A solitary woman re-evaluates her isolated existence after her neighbour dies alone in his apartment, in Hong Sung-eun’s subtle debut feature.
Thoughtfully addressing the phenomenon of holojok — a neologism formed by combining the Korean words holo (alone) and jok (group) to define the growing number of people who prefer to be left alone in one-person households, accounting for one-third of total homes in Seoul — Aloners is the outstanding debut feature from Hong Sung-eun.
Drawing with meticulous precision the various shades of solitude that colour the lives of the film’s protagonists, Hong renders an intimate portrait of intergenerational relationships and asocial behaviours merged with the fear of being alone and feeling alienated in the workplace.

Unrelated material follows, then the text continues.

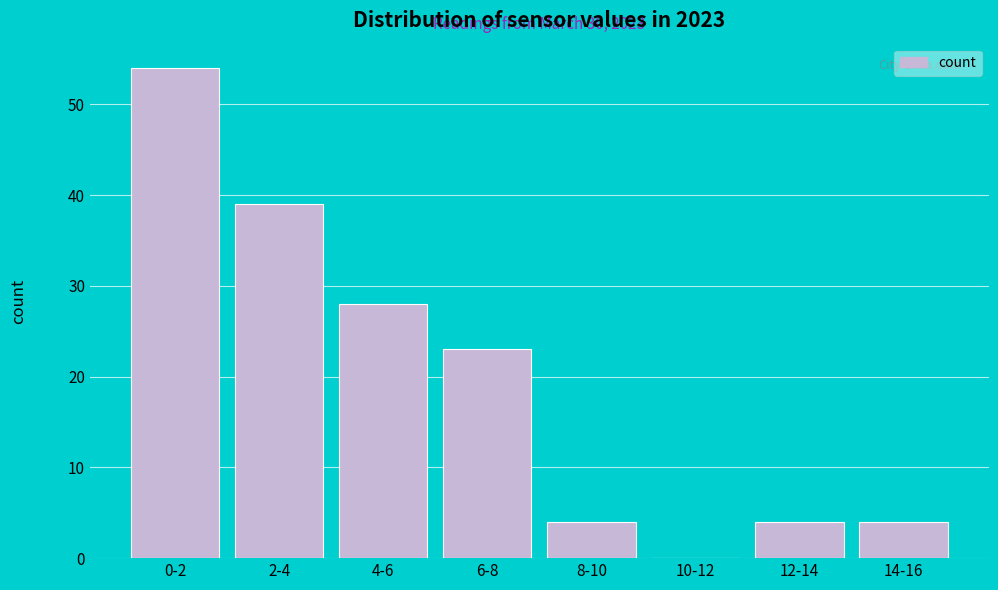

Reading left to right, transcribe all the data shown in this chart.

0-2=54	2-4=39	4-6=28	6-8=23	8-10=4	10-12=0	12-14=4	14-16=4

Jina (Gong Seung-yeon) lives in a small unit of an anonymous apartment building. In her twenties, she is the top employee at a credit-card call centre. When she leaves home to go to work, she puts her headphones on and never takes her eyes off her phone. Even the annoying neighbour, who is constantly trying to make contact with her while smoking in the hallway, cannot break through the invisible wall she has built around herself. Her father’s phone calls to hound her over her recently deceased mother’s inheritance often go unanswered. She is a loner, impenetrable, until one day when the loud thud of something very heavy falling next door — coupled with the disruptive arrival of a young new intern at work that Jina reluctantly has to train — upsets her solitary life, demanding closer encounters with people around her.
Driven by Gong’s outstanding performance in her first role in a feature-length film and by Hong’s smooth command in directing a script that does not include plot twists or apparent drama, Aloners bathes in the atmospheric mood it recreates around the central characters and resonates with audiences with its subtle, subversive power.